Published in Chembur Ghatkopar Plus - Times of India on 8thMay09
We opted for a road trip from Manali to Leh. After an overnight halt at Manali, our next destination was Jispa. Jispa is 140 Kms from Manali and a little over 300 kms from Leh. We had to leave early to reach Jispa before sunset; the drive is very bumpy because the roads are not well built. The Manali-Leh highway is known as The Bikers Paradise. The journey is very adventurous and exhilarating. The weather was excellent as the car drove alongside the Beas River. The river was so clean and clear that we could easily see the pebbles through the water. We experienced varied level of temperatures as we moved through the scenic mountains; we took many small breaks to capture the beauty in our cameras.
Our first break was at a little distance from Manali- Rohtang Pass, a well known tourist destination. The roads leading to the pass are dangerously curvaceous and narrow; there is always some amount of traffic on the roads. Driving has to be with a lot of caution; there have been many incidents of accidents on that highway. Our driver showed us the spot where a military truck had slid down just a day before. On hearing this we requested him to drive slowly; he assured us that we were safe. He was of the opinion that the military men were not locals, so they were not well trained to drive on such ghats whereas he being a local knows to drive better. Soon we reached Rohtang pass. The place is totally surrounded by snow-capped mountains and has a breathtaking view. Just like many other tourist places in India, Rohtang pass lacked maintenance of the place and we felt that commercialization has taken its toll. Thick fog had enveloped the pass when we reached there; it was difficult to locate our car in parking lot; we also lost our way once. Nonetheless, it was a wonderful experience. The pass has featured in many Hindi films; off late “Yeh ishq hai” song of Jab we met was shot there. We missed the yak riding and ice-skiing in the pass due to lack of time; but we manage to sneak in sometime to experience the famous hot and spicy maggi noodles.

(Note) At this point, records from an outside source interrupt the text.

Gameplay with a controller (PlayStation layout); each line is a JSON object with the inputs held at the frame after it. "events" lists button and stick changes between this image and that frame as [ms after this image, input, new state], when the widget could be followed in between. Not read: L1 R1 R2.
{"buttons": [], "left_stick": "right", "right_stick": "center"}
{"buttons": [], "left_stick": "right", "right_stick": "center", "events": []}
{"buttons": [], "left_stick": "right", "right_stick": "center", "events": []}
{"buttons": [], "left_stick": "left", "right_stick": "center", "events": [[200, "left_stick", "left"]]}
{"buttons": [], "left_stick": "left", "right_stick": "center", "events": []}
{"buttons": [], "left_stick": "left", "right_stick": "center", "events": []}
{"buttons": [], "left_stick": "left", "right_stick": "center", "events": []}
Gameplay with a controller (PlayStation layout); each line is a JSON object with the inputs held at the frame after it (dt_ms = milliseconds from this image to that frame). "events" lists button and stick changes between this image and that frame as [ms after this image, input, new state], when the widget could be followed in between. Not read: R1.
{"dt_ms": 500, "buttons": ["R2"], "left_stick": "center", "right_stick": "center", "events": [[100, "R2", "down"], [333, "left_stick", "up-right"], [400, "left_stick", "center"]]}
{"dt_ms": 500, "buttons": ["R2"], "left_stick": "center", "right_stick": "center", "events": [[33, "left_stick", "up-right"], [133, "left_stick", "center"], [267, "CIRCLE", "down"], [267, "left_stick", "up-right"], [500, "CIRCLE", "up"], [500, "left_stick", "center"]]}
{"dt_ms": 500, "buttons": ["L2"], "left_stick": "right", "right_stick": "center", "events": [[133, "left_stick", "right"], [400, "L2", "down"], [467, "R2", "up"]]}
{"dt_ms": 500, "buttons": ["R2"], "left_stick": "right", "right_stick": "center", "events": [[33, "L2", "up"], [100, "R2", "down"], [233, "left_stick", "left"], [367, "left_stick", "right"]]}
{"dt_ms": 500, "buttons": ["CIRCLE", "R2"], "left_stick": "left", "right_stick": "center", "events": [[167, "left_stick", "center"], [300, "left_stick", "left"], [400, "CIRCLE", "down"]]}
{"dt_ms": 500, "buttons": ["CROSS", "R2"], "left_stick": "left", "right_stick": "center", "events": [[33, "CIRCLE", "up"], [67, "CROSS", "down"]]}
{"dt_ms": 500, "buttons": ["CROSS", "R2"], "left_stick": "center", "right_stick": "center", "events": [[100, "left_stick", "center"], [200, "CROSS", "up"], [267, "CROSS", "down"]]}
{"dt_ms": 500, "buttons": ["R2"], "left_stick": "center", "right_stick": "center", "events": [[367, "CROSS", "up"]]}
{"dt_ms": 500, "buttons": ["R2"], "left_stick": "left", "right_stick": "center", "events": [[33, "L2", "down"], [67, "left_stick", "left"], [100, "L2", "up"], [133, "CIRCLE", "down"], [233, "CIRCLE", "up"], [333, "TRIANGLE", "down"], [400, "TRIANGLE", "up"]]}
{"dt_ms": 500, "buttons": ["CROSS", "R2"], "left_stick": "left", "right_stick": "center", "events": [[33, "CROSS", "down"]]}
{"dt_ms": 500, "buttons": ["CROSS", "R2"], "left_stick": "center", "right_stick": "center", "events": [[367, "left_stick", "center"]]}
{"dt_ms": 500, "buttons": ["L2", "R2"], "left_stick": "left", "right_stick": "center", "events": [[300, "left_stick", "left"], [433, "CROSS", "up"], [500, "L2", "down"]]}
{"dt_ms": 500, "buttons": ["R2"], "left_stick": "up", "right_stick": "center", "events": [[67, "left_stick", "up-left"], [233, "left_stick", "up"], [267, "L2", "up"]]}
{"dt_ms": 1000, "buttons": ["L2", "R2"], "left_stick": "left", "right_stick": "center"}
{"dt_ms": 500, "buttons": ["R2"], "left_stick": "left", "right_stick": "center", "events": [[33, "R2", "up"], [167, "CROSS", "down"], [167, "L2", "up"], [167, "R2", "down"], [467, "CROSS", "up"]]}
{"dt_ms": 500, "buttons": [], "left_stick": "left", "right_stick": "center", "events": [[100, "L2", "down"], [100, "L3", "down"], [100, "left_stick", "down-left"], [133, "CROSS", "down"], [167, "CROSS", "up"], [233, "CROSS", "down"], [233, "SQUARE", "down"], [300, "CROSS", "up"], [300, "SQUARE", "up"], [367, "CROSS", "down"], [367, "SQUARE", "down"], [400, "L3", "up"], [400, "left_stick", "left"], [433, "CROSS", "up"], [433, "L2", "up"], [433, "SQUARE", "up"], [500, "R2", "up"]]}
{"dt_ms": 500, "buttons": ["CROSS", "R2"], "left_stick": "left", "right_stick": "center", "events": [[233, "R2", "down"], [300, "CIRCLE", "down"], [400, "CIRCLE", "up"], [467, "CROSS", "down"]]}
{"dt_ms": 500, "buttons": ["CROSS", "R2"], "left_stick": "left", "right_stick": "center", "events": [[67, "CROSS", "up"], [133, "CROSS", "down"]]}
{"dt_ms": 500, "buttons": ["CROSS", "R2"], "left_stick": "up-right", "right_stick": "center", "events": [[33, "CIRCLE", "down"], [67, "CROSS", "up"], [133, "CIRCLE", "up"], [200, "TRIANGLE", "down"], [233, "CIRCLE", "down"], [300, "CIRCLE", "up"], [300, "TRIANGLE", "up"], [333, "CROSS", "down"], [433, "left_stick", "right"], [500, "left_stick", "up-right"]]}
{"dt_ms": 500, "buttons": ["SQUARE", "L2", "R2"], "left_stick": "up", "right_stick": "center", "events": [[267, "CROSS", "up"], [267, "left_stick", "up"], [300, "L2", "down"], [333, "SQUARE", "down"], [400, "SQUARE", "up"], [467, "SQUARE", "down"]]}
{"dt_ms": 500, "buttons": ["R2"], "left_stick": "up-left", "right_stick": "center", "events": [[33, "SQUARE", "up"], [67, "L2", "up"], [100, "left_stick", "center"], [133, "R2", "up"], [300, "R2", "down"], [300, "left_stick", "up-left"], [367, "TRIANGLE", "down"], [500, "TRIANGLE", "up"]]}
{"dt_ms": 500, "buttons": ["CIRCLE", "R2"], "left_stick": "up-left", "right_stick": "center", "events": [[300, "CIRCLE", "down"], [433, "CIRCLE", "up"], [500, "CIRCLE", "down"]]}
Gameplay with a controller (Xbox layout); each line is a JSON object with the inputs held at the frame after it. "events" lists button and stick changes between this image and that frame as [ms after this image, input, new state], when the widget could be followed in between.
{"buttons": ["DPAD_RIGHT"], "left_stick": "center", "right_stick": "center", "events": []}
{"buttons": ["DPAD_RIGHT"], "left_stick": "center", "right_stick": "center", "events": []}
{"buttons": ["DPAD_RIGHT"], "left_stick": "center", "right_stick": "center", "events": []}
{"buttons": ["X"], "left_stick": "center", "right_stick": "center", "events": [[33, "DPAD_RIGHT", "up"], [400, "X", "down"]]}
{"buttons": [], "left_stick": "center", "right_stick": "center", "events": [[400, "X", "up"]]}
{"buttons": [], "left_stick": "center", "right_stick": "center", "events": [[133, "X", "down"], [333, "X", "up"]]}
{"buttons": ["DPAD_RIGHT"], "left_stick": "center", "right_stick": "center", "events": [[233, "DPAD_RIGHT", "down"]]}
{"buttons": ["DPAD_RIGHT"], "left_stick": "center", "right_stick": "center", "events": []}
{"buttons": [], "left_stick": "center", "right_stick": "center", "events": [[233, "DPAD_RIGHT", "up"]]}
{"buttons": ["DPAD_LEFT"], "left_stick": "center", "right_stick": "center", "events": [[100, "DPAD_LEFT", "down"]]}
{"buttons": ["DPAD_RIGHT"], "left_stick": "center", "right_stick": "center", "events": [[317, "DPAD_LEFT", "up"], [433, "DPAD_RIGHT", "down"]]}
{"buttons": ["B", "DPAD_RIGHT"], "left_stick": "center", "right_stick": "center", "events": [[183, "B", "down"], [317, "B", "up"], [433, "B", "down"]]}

As we moved further, the traffic seemed to lessen. The highway roads are built and maintained by the Border Roads Organization (BRO). Our driver, Pannalal told us that the BRO does a good job every year but the landslides (a common occurrence in these areas) damage the roads to a large extent. We struck a good conversation; I asked him about his job. He told me he has been working as a driver since 7 years. He started at an age of 28 and regularly transported people from Manali to Leh. On knowing that we were from Mumbai, he told us he had been to Mumbai once but was unable to cope with the heat of the city and returned home earlier than planned. The more we kept moving ahead, the more we discovered beautiful landscapes. The car sputtered, hiccupped and groaned but kept moving over near-vertical lifts and gravity defying bends. Thoughts of car skidding down those bends were unavoidable, and I kept telling myself that I am not afraid of death. Because of the high altitude and extreme heat during the day; fatigue and giddiness were inevitable. At one stage, it became so bad that I had to ask Pannalal to stop as I felt like vomiting. It is advisable to drink a lot of water to keep the giddiness away. Weariness had already started creeping in as we kept dragging on; resisting toilet breaks. Each passing kilometer seemed like a blessing.
Sleepy Jispa
Sleepless in Sarchu
We got up early next morning and were surprised to see an unexpected visitor at the door. It was a Marmot. As we stepped out of the tent we saw plenty of them ready to pose in front of camera. It was a nice experience, we politely obliged by taking their pictures.
We left Sarchu at about 8 am for Leh with an assurance from Pannalal that the road to Leh would not be as bad but deep down we were reluctant to believe him. Soon the car reached the Himachal Pradesh-Jammu-Kashmir border and we were in for a treat as nature offered panoramic view. We then moved ahead and most of the time kept racing with tankers on dusty roads. A lot of bikers on the road dared to ride with their bikes on rough roads. I kept wondering what they would do in case the tyres of their bike gave away. Pannalal told me that most of these bikers were well equipped to handle such situations. Bikes were available on rent both in Leh and Manali and most of the foreign nationals opt for an adventurous bike ride.
The following road was rough as expected but soon our car was moving at a speed of about 100 kmph as the difficult mountain passes gave way to high altitude plains. There are no road side stalls on the highway to buy food or water. We made good arrangements for food and water before leaving from sarchu. To cope with the altitude sickness, we drank more and more water and the opportunity to buy water seemed limited. As we neared Leh, the roads first became better and then great. Pannalal told us that the roads in and around Leh were managed by the Indian army who had its presence everywhere in Leh. The houses and structures in and around Leh are laden with prayer flags which are culturally significant landmarks of Ladakh. And there are Gompa’s (Buddhist Temples) everywhere. We also came across Lama’s on the way. Soon we reached our hotel in Leh with a feeling of relief after a long and tiring journey. We were pleased to be in Leh after the most exhilarating and challenging journey of my life so far.